Annie Kurtz, staff attorney for the American Civil Liberties Union of Colorado, said La Plata County and the city of Durango risk legal liability by displacing Purple Cliffs residents for sleeping outside or in rudimentary shelters when they have nowhere else to go.
“The government is essentially deliberately indifferent to the real harm from just pushing people out, tearing down their homes, without giving them any place to relocate to safely,” she said. “The local government exposes itself to liability for violating people’s civil rights and constitutional rights under both the state and federal constitutions.”
She said federal courts have found similar actions by other cities to be unconstitutional.
Local governments sometimes seek quick solutions to issues with homelessness, such as the nonnegotiable closure of Purple Cliffs, Kurtz said, and those solutions end up doing more harm than good.
Such solutions turn to “policing first approaches that criminalize homelessness,” she said. In turn, racial disparities are exacerbated and people are traumatized; they lose their belongings and ID’s and become disconnected from services. The end result is often more homelessness, not less of it.
Kurtz said the ACLU’s position on the Purple Cliffs closure and lack of action from the city is this: “This is wrong as a legal matter, it’s a terrible idea from a policy standpoint and it’s just completely cruel. Especially as we are just heading into winter.”
For some unhoused residents at Purple Cliffs, the homeless camp offered something they hadn’t found elsewhere: The sense of a tight-knit community.
Carney said people at the camp like to watch out for each other. The community doesn’t have a designated leader and so they take care of each other. Carney’s favorite thing to do is help people, or “do the heavy lifting,” he said.
On Friday morning, Van Voorhis was bandaging Carney’s right hand. He said he had smashed several fingers while helping a friend move boxes from the cliffside to a truck parked on La Posta Road. As Voorhis worked on his injured hand, Carney snacked on a bagel. He said the bagel was probably the only thing he’d eat that day.

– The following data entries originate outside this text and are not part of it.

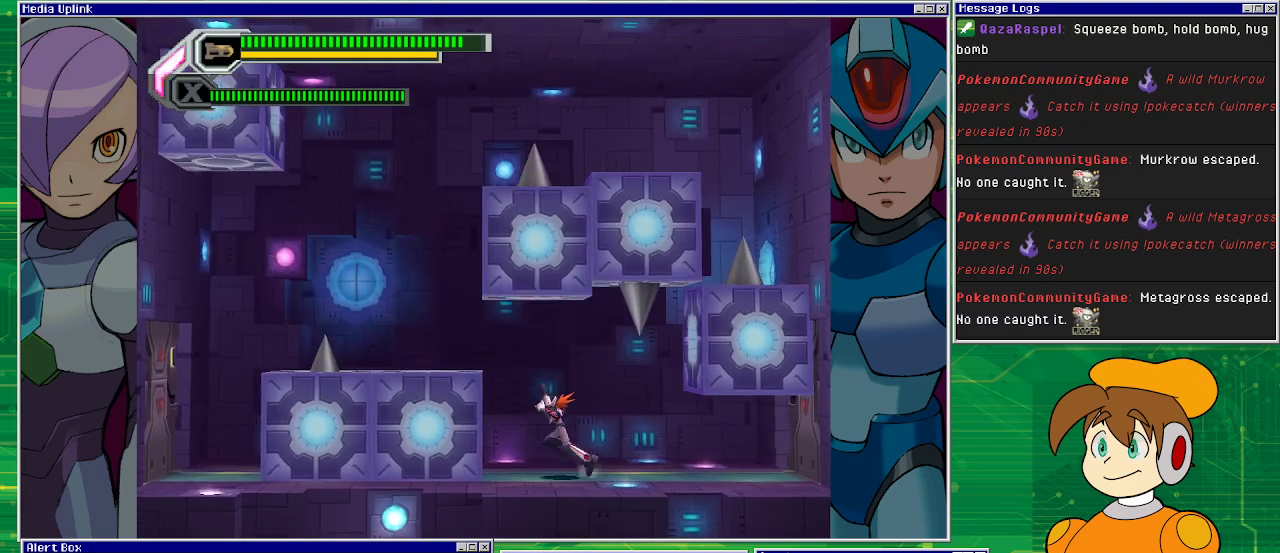
{"buttons": [], "left_stick": "center", "events": [[167, "DPAD_LEFT", "up"]]}
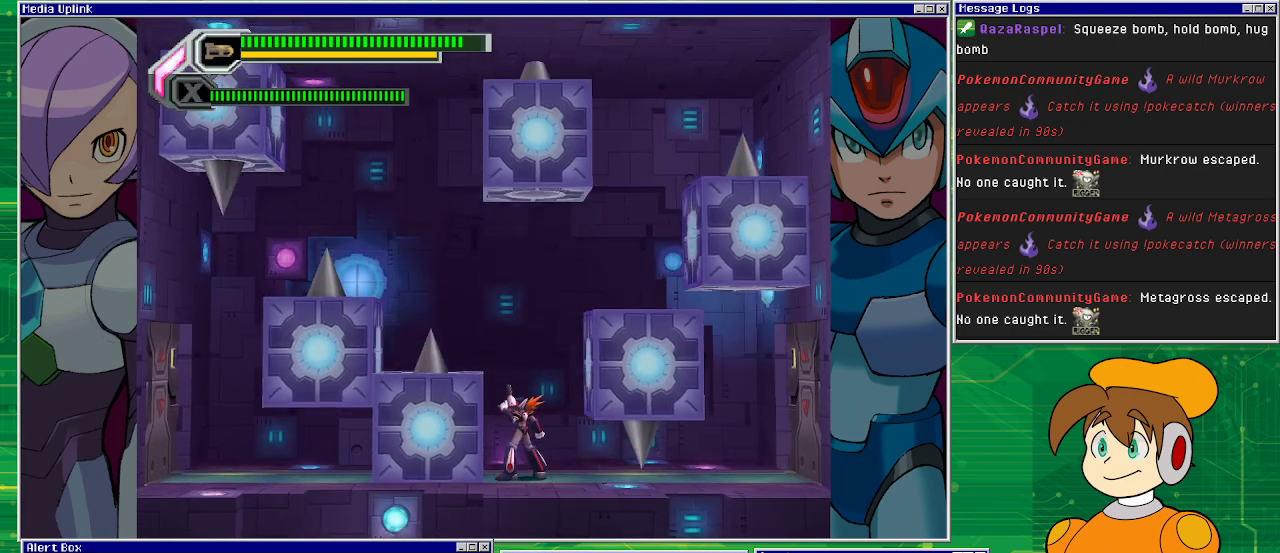
{"buttons": [], "left_stick": "center", "events": []}
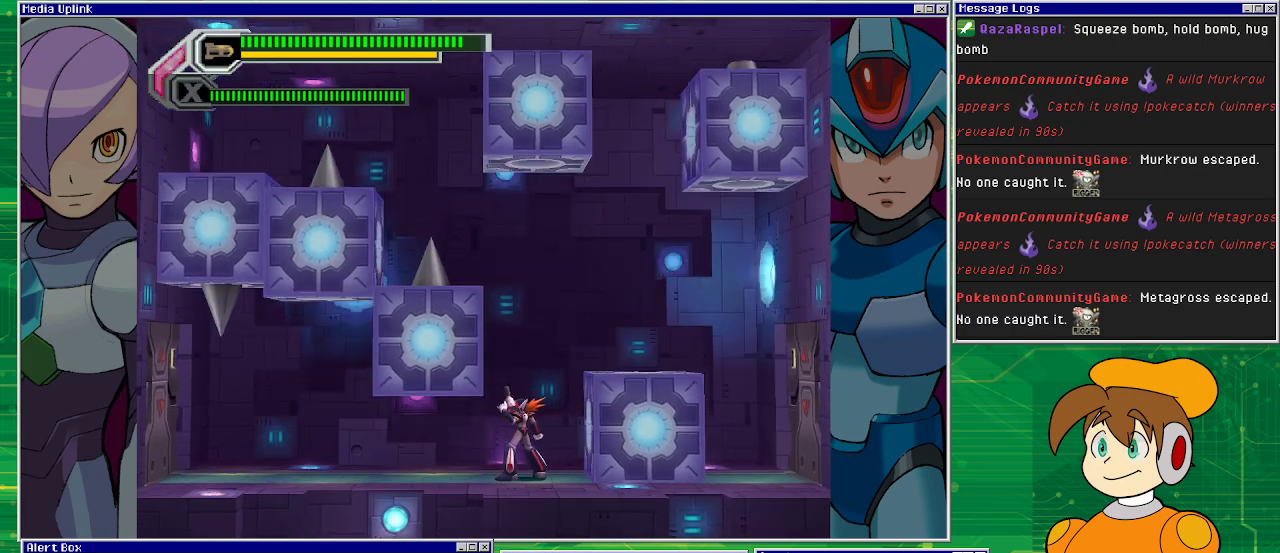
{"buttons": [], "left_stick": "center", "events": []}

“We like to help each other out. We watch out for one another,” he said.
Carney said he plans to keep in touch with the friends he made during his short stay at Purple Cliffs.
Brady said Purple Cliffs is “exemplary” compared with other camps across the country.
He said there was one incident in which a stranger, not a resident of the camp, brandished a gun at residents. The residents ended up disarming him.
“There’s a group of people up there that depend on each other now after a certain amount of time,” he said. “It’s just human nature.”
Brady said he understands sheriff’s deputies and law enforcement tasked with clearing out Purple Cliffs are just doing their jobs, but if residents’ rights are being violated and they have a leg to stand on, Brady will stand on it.
“At least tell us where we can go,” Cowan said.